About a year after her arrival in Calcutta, Briski decided to buy 20 point-and-shoot cameras for the children and began teaching them photography. “When she got the first contact sheets back, she was blown away by the images,” Kauffman said. “She kept writing to me about the kids, but I didn’t get how really great this was. Zana really wanted to get this documented in a short film.

“She wanted to make a film with me, but I said no because I wasn’t ready for that. I knew we’d go broke and that it would be hard on our relationship,” said Kaufman, who had been dating Briski for about six years.

Still, Briski went out and bought two video cameras. One she gave to Kauffman for his birthday and the other she took with her to Calcutta. “Zana sent me four videotapes, and when I started to watch the footage, I was totally hooked in the first few minutes. I was in Calcutta three weeks later.

“Zana is extremely tenacious, and she’s so smart,” Kauffman said. “I was expecting a fairly depressing story, but I saw these kids so full of joy running around with the cameras, so proud to show their families what they had done. It was those kids who kept us going through the hard times we experienced in four years of making the film.

“We finished the day before the 2004 Sundance Film Festival,” Kauffman added.

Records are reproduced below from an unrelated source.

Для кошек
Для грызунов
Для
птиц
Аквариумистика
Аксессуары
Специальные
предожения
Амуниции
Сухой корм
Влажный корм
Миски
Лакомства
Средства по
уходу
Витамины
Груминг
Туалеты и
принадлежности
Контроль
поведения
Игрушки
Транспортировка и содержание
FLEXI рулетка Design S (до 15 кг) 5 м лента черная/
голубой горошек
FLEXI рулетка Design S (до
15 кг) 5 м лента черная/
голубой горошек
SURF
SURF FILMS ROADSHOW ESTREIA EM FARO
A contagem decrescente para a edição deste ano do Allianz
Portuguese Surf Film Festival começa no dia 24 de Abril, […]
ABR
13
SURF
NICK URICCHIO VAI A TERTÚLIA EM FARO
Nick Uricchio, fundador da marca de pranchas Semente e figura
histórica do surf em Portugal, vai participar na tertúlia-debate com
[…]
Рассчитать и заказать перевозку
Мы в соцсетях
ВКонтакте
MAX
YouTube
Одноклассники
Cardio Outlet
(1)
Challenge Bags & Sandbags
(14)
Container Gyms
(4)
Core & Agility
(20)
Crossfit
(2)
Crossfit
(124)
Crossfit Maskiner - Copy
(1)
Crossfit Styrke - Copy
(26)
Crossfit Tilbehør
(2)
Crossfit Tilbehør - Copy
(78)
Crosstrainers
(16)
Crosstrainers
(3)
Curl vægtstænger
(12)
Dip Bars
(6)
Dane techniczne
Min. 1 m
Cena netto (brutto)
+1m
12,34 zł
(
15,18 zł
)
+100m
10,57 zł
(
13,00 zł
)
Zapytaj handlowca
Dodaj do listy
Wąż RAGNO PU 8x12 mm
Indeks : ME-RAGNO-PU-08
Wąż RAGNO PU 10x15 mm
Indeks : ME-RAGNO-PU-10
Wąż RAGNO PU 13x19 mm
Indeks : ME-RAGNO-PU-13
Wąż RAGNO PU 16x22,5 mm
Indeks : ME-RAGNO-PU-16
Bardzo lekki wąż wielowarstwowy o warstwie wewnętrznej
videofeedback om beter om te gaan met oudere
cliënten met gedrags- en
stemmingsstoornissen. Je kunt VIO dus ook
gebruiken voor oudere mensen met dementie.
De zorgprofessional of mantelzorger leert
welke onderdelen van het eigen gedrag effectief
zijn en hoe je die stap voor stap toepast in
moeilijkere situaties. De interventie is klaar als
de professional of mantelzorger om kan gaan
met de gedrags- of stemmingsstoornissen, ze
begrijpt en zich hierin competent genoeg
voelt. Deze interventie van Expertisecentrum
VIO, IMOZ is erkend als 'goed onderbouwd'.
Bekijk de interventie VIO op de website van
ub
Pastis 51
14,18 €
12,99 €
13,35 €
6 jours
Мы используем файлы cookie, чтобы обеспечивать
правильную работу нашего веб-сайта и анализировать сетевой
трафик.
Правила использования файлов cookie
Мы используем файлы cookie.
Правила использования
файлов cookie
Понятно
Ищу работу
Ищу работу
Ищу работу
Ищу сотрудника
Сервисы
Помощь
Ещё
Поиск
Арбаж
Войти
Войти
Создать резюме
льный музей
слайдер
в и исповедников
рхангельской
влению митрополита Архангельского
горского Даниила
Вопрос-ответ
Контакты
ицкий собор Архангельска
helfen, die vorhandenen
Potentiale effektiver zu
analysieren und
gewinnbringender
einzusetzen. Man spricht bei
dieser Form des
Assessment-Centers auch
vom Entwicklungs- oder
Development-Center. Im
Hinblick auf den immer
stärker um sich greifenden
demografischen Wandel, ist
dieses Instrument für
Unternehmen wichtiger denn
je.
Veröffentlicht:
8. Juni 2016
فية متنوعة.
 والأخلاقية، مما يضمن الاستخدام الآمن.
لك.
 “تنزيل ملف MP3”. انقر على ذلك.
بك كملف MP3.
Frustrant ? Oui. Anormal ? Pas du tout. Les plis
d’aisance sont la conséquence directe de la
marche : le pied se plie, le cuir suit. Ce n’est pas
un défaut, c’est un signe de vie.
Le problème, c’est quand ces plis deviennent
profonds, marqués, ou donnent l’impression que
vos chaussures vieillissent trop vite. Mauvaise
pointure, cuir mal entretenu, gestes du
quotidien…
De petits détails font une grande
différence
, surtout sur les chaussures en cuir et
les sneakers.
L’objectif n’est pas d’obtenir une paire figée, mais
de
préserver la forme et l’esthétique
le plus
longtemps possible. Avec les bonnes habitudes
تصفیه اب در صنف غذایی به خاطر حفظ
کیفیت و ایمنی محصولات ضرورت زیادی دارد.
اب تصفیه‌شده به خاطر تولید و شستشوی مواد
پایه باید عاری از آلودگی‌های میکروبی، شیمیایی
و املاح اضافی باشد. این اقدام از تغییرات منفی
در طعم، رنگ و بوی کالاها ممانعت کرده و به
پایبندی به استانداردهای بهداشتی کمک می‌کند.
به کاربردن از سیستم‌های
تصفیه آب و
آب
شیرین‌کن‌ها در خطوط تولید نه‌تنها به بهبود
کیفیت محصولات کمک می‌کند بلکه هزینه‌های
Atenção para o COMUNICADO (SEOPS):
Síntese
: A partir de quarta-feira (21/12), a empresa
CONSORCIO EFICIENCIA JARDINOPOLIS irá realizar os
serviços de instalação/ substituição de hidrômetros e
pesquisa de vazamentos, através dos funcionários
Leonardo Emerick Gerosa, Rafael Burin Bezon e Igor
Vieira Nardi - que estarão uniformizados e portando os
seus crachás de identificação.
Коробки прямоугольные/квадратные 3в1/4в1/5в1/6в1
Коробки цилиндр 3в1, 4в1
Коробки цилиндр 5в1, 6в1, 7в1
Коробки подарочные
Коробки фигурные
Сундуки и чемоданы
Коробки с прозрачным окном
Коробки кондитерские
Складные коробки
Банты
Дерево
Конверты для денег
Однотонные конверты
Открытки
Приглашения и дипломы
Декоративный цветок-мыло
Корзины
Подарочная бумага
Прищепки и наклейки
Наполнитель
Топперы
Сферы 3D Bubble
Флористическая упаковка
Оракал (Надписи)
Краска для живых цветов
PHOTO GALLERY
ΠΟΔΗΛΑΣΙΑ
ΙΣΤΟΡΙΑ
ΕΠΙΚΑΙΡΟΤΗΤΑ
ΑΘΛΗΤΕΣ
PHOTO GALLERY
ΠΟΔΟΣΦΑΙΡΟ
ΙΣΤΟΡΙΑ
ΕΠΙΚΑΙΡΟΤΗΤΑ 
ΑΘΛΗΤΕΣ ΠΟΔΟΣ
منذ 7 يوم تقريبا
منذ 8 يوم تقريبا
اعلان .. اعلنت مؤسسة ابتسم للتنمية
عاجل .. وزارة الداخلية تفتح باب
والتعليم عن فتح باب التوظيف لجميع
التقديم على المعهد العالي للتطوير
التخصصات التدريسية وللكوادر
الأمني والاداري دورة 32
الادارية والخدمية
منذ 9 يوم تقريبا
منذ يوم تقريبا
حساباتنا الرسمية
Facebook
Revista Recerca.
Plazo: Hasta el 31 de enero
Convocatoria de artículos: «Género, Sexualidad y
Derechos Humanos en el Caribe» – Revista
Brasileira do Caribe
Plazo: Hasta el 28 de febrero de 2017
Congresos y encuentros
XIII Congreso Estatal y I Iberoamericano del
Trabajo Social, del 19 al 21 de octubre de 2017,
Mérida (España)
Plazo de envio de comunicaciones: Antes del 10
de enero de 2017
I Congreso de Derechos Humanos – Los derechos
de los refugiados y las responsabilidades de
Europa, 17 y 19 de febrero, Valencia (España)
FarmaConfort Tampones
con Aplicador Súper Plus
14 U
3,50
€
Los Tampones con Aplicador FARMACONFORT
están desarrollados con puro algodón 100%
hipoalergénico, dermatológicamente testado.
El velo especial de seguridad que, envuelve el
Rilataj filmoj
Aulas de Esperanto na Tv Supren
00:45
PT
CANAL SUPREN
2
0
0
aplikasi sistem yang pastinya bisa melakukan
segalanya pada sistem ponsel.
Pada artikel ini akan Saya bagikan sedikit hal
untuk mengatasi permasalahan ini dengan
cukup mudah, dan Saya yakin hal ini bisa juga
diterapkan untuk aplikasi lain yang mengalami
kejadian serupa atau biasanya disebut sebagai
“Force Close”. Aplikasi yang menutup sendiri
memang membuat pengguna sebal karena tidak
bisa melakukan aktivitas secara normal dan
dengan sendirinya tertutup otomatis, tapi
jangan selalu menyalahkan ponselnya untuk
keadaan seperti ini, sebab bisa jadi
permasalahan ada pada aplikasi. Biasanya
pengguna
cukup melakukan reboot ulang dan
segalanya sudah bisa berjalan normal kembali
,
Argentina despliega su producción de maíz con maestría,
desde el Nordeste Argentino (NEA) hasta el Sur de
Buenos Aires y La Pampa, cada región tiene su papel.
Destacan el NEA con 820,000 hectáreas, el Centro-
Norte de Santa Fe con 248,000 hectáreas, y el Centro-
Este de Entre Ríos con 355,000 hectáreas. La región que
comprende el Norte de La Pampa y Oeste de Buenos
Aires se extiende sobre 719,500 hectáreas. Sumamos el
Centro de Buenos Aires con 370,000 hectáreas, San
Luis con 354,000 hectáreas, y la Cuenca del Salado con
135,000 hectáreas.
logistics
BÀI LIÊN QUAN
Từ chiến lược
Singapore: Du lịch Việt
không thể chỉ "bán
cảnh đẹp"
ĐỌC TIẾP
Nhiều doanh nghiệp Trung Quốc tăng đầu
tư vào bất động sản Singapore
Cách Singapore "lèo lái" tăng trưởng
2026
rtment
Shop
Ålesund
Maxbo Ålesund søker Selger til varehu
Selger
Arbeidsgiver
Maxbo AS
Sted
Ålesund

Now he acknowledges that even if he and Briski hadn’t won the Academy Award, it would have been worth it. “My time in Calcutta with the kids is something I will never forget. We created bonds that will grow over the years.”

Briski’s original idea to help the children of Calcutta by teaching them photography has blossomed into a foundation called Kids with Cameras, and now the kids’ photography is being shown at film festivals and theaters around the world. So far, $100,000 has been raised for their education. Those who would like to buy photographs can also so do online at http://www.bornintobrothels.com."

“We just love these kids, and we are trying to help them get out of the brothel,” Kauffman said. “Kids with Cameras is going to start a small, high-powered school called the School of Leadership and the Arts for the children of prostitutes. Those wishing to make donations can go to www.kids-with-cameras.org

As Kauffman expected, his relationship with Briski became a casualty of the project, but they remain friends.

The two recently returned from Calcutta where they showed the film to the youngsters. “It was hard for them, because it is almost impossible to get out of the brothel. Girls are almost destined to become prostitutes and the boys to become pimps and drug dealers. But we hope we’ve started to change this pattern one child at a time. They will go on to help other kids.

“So much of this has been incredible,” Kauffman added. “People come out of this movie changed. In the end this is a love story about these kids.”

Dave Lavalle is the assistant director of URI’s Department of Communications.